##### The input

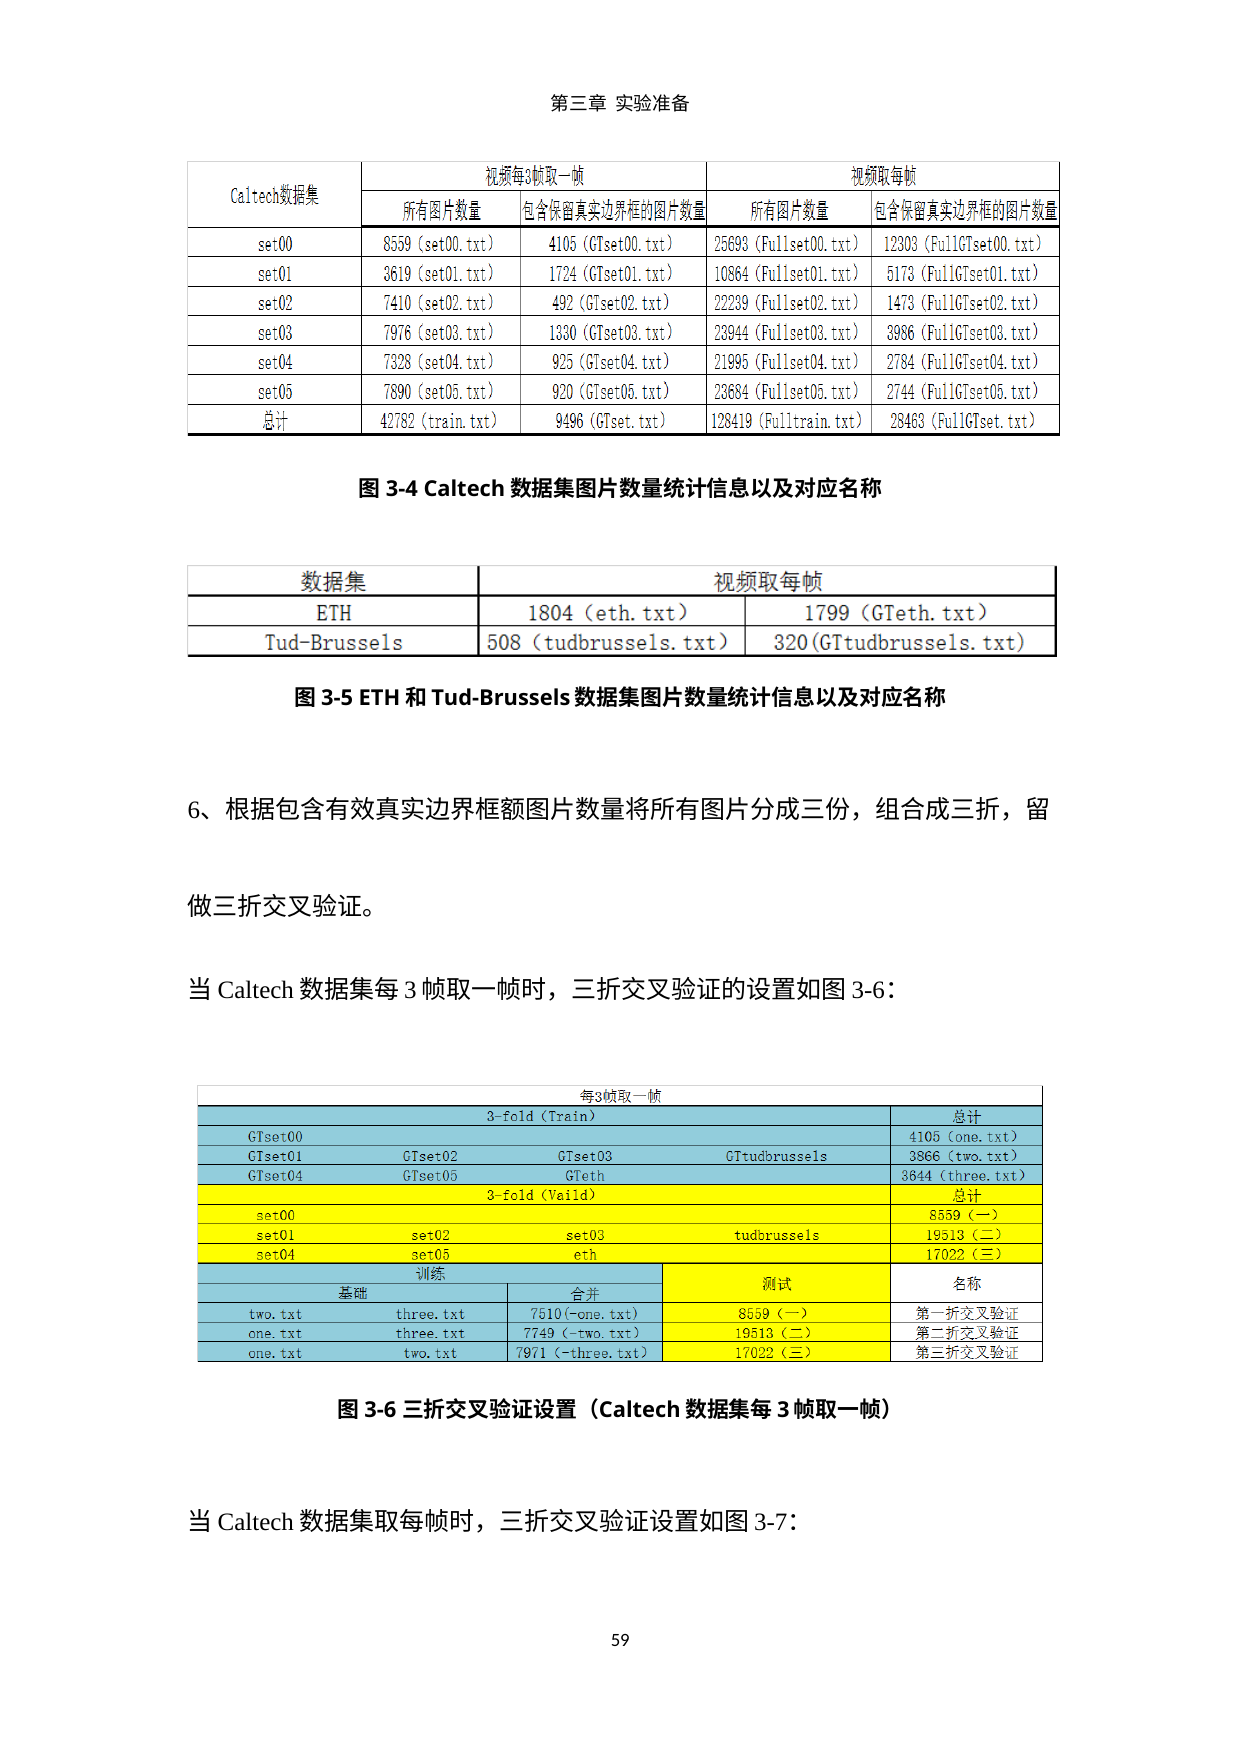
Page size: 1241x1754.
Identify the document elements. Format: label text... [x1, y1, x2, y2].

text 图 3-5 ETH和Tud-Brussels数据集图片数量统计信息以及对应名称 [187, 657, 1053, 712]
picture [197, 1085, 1043, 1362]
text 图 3-4 Caltech数据集图片数量统计信息以及对应名称 [187, 436, 1053, 503]
text 当Caltech数据集取每帧时，三折交叉验证设置如图3-7： [187, 1487, 1053, 1552]
text 当Caltech数据集每3帧取一帧时，三折交叉验证的设置如图3-6： [187, 956, 1053, 1021]
picture [187, 161, 1060, 436]
text 6、根据包含有效真实边界框额图片数量将所有图片分成三份，组合成三折，留做三折交叉验证。 [187, 775, 1053, 937]
picture [187, 565, 1057, 657]
text 图 3-6 三折交叉验证设置（Caltech数据集每3帧取一帧） [187, 1391, 1053, 1424]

##########

#### [Work to complete]
Copy every line of the listing above exactly. Leave each picture out.

#### [Reply to the task]
Page size: 1241x1754.
Identify the document elements. Format: label text... [x1, y1, x2, y2].

text 图 3-5 ETH和Tud-Brussels数据集图片数量统计信息以及对应名称 [187, 657, 1053, 712]
picture [197, 1085, 1043, 1362]
text 图 3-4 Caltech数据集图片数量统计信息以及对应名称 [187, 436, 1053, 503]
text 当Caltech数据集取每帧时，三折交叉验证设置如图3-7： [187, 1487, 1053, 1552]
text 当Caltech数据集每3帧取一帧时，三折交叉验证的设置如图3-6： [187, 956, 1053, 1021]
picture [187, 161, 1060, 436]
text 6、根据包含有效真实边界框额图片数量将所有图片分成三份，组合成三折，留做三折交叉验证。 [187, 775, 1053, 937]
picture [187, 565, 1057, 657]
text 图 3-6 三折交叉验证设置（Caltech数据集每3帧取一帧） [187, 1391, 1053, 1424]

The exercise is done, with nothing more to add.